Sitemaps 5

Add-on Sitemaps: Documentation

Learn how to administrate the Sophora Sitemaps Add-on to generate sitemaps protocol complient xml for search engine optimization.

Sitemaps protocol

The open sitemaps protocol (https://sitemaps.org/protocol.html) is a human and machine readable xml interface to describe the structure of a website. The sitemaps standard enables search engines to read and understand a website. Doing so will greatly improve your SEO, as all modern search engines understand the sitemaps protocol. The Sophora Sitemaps add-on supports version 0.90 of the protocol. It is able to automatically generate the xml based on your website structure and by using customizable mapping classes in Java to provide meta data.

Google extensions

In addition to the open sitemaps standard, this addon supports the google extensions for news (version 0.9), images (version 1.1) and videos (version 1.1). These sitemap extensions and follow-up links are explained at the google support pages (https://support.google.com/webmasters/answer/183668?hl=en&ref_topic=4581190#extensions).
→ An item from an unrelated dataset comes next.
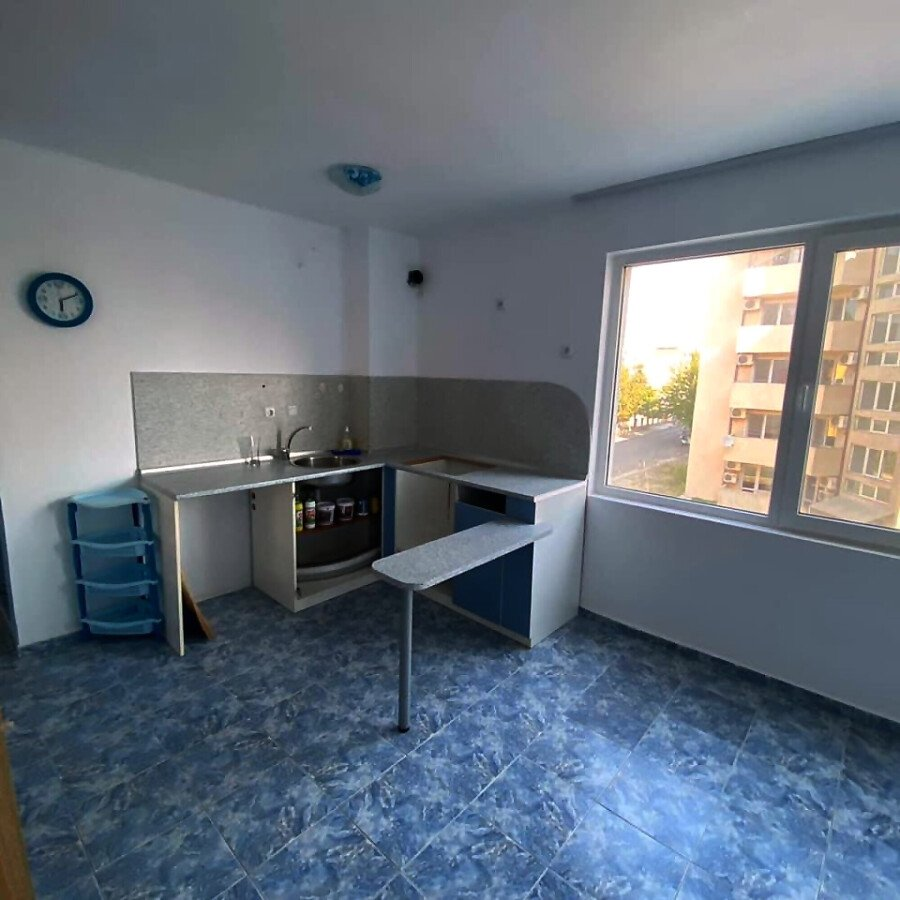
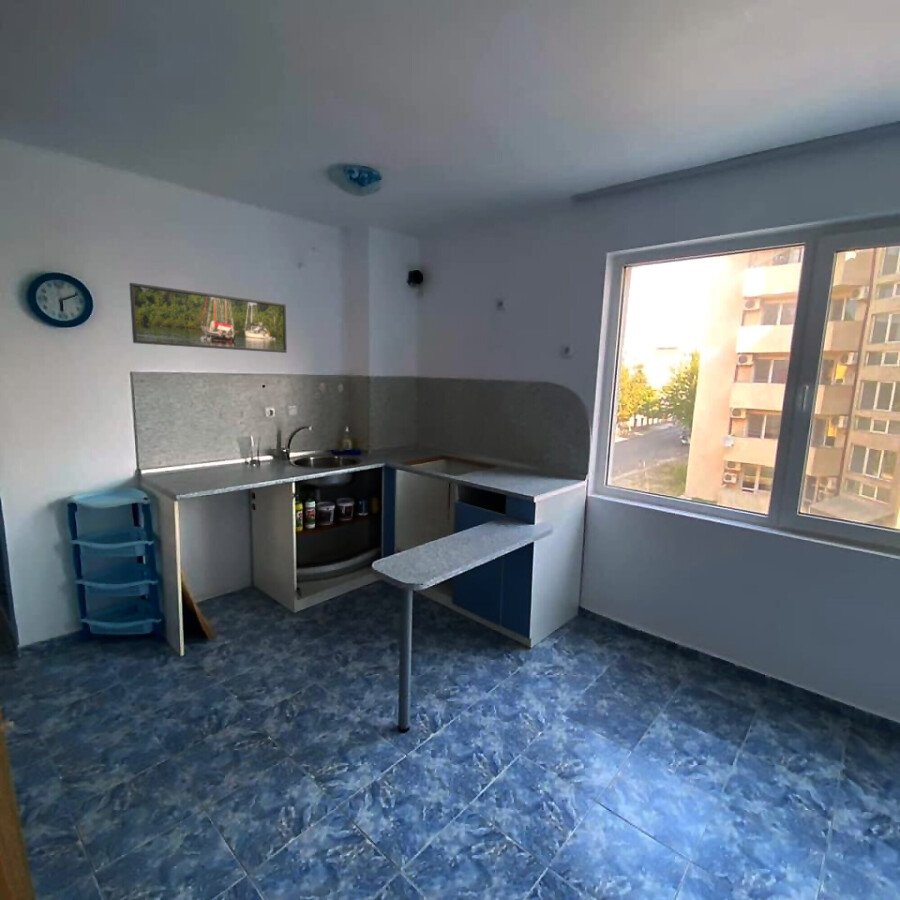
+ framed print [128,282,288,354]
Sitemap-XML containing these extensions looks like this:

<urlset
    xmlns:news="http://www.google.com/schemas/sitemap-news/0.9"
    xmlns="http://www.sitemaps.org/schemas/sitemap/0.9"
    xmlns:image="http://www.google.com/schemas/sitemap-image/1.1"
    xmlns:video="http://www.google.com/schemas/sitemap-video/1.1">
    <url>
        <loc>
            http://my-site.subshell.com:8080/live/demosite/chronicle/2010/index.html
        </loc>
        <lastmod>2016-06-06T13:22:34.653+02:00</lastmod>
        <changefreq>daily</changefreq>
        <priority>0.9</priority>
    </url>
    ...
</urlset>

Project Setup

The Sophora Sitemaps add-on is a separate maven dependency for your delivery. Installing the add-on provides you with the new Sitemaps servlet, which then has to be added to your web.xml and templates.xml.

Maven dependency: pom.xml

<dependency> 	
	<groupId>com.subshell.sophora</groupId>
 	<artifactId>sophora-sitemaps</artifactId>
 	<version>4.0.0</version>
</dependency>

Servlet mapping: web.xml

<servlet> 	 
	<servlet-name>SitemapServlet</servlet-name>
	<servlet-class>com.subshell.sophora.delivery.sitemap.SitemapServlet</servlet-class>
</servlet>
<servlet-mapping> 	 
	<servlet-name>SitemapServlet</servlet-name>
 	<url-pattern>/system/servlet/sitemap.servlet</url-pattern>
</servlet-mapping>

Sophora template mapping: templates.xml

<nodetype name="sophora-nt:structureNode">
	<templateset>
		...
		<template type="sitemap">/system/servlet/sitemap.servlet</template> 
	</templateset>
</nodetype>

Preparing a Solr Core

This addon generates the entries for your sitemap by reading all relevant documents from a specific solr core. Specific converters are used to create those entries from solr documents. Technically any solr core will do for this purpose, but we recommend using a dedicated solr core just containing the documents you want to have in your sitemap.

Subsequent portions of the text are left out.